======== Record extracts
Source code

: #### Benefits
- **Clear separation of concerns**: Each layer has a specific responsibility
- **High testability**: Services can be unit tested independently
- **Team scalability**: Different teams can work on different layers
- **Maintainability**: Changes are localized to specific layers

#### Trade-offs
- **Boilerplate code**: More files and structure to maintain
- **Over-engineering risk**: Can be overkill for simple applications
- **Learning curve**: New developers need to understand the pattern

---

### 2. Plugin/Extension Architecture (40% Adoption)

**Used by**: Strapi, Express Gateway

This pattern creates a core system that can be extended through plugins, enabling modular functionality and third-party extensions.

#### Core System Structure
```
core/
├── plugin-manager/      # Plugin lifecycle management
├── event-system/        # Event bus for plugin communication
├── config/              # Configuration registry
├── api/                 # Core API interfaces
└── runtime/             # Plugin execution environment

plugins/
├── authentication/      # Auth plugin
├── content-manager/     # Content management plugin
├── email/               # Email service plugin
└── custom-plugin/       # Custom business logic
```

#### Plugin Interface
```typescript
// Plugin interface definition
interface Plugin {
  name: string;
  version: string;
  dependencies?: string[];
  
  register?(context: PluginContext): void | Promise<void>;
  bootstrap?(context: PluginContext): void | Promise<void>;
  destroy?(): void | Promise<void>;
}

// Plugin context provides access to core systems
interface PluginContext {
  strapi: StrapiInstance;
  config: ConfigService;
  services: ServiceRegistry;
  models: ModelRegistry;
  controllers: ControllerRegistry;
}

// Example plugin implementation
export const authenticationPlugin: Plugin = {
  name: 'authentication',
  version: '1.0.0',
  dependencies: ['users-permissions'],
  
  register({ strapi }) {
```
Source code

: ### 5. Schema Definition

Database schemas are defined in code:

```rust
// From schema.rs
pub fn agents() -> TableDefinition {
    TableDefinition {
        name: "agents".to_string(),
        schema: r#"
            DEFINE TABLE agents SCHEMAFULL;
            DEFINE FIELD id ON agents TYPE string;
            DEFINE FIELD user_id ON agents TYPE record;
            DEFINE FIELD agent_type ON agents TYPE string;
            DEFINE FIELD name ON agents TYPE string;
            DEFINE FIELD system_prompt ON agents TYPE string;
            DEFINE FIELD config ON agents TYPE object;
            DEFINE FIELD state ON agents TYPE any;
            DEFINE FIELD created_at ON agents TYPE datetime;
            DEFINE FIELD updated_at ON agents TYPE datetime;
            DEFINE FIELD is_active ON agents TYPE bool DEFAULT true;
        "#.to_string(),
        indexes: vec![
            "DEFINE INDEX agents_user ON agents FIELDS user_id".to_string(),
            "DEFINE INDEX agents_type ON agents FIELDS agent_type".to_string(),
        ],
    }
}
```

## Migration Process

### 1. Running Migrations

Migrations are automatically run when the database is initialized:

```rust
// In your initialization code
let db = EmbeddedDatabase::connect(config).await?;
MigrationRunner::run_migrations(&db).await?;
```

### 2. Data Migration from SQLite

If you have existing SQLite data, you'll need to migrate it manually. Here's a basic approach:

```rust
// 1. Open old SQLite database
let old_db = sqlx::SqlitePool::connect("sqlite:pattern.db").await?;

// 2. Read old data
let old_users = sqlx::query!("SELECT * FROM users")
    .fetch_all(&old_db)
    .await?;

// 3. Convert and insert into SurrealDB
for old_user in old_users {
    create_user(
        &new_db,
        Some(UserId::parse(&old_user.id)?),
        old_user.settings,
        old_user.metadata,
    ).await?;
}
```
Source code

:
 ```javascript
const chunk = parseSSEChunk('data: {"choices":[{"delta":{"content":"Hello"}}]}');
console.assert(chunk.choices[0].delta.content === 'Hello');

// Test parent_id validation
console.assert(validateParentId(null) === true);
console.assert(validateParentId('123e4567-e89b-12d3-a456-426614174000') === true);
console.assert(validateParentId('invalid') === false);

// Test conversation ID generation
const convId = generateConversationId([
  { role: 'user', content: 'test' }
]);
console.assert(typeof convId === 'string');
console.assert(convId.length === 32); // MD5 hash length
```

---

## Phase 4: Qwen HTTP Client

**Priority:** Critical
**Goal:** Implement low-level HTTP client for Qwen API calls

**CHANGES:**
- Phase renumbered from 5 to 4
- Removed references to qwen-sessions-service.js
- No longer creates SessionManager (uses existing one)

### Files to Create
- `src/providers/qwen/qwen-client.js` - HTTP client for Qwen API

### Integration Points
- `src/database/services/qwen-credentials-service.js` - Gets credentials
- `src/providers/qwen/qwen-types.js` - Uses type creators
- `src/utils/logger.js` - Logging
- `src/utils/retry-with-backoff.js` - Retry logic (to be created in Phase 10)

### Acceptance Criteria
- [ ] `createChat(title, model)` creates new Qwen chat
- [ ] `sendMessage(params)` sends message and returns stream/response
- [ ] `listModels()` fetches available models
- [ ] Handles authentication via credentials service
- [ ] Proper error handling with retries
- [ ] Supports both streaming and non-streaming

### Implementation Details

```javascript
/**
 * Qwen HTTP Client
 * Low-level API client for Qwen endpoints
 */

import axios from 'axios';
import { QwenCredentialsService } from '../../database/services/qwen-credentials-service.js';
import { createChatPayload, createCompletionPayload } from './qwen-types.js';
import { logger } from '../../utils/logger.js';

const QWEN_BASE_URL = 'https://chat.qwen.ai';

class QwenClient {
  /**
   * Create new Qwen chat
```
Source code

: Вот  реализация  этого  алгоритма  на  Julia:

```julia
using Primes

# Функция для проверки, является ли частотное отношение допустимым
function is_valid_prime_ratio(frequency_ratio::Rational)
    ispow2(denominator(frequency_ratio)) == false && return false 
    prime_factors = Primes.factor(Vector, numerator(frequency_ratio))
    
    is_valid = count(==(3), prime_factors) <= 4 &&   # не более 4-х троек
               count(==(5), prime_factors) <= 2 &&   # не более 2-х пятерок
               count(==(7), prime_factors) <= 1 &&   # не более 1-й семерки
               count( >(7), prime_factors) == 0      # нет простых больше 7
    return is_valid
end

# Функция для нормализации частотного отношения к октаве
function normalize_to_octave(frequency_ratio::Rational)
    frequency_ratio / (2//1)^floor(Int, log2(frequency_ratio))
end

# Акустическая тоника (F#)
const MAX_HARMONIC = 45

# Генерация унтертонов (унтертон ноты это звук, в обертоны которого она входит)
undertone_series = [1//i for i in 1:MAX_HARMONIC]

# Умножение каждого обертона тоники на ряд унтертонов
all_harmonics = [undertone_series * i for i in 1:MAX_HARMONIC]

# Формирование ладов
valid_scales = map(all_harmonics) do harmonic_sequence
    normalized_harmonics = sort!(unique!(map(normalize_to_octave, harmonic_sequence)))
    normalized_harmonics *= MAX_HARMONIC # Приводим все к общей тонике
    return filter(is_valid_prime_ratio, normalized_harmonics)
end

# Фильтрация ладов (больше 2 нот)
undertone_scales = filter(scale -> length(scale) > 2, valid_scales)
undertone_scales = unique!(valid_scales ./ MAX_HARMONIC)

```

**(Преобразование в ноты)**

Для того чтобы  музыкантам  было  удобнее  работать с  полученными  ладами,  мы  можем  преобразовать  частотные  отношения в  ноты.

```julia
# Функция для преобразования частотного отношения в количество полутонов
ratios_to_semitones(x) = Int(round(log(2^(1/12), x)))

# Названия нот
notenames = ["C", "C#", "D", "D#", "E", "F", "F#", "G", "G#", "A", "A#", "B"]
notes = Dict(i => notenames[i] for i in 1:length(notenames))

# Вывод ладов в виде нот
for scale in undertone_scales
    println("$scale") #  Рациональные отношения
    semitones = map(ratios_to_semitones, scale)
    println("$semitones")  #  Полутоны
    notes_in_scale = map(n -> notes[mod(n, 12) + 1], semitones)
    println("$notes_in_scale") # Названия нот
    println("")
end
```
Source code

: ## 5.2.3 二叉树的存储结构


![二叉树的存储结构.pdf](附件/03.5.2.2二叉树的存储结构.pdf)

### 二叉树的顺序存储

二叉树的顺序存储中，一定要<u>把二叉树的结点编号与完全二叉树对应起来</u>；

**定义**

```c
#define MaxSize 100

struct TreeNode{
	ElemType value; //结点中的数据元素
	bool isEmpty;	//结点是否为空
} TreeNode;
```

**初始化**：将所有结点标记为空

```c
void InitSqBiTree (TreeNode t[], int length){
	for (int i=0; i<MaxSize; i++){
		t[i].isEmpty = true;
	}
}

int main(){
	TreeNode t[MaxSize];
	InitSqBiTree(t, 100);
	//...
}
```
================
▶ **What you have to do**:
Copy out the lines above that hold the string "частотного".

▶ **Output of the exercise**:
# Функция для нормализации частотного отношения к октаве
# Функция для преобразования частотного отношения в количество полутонов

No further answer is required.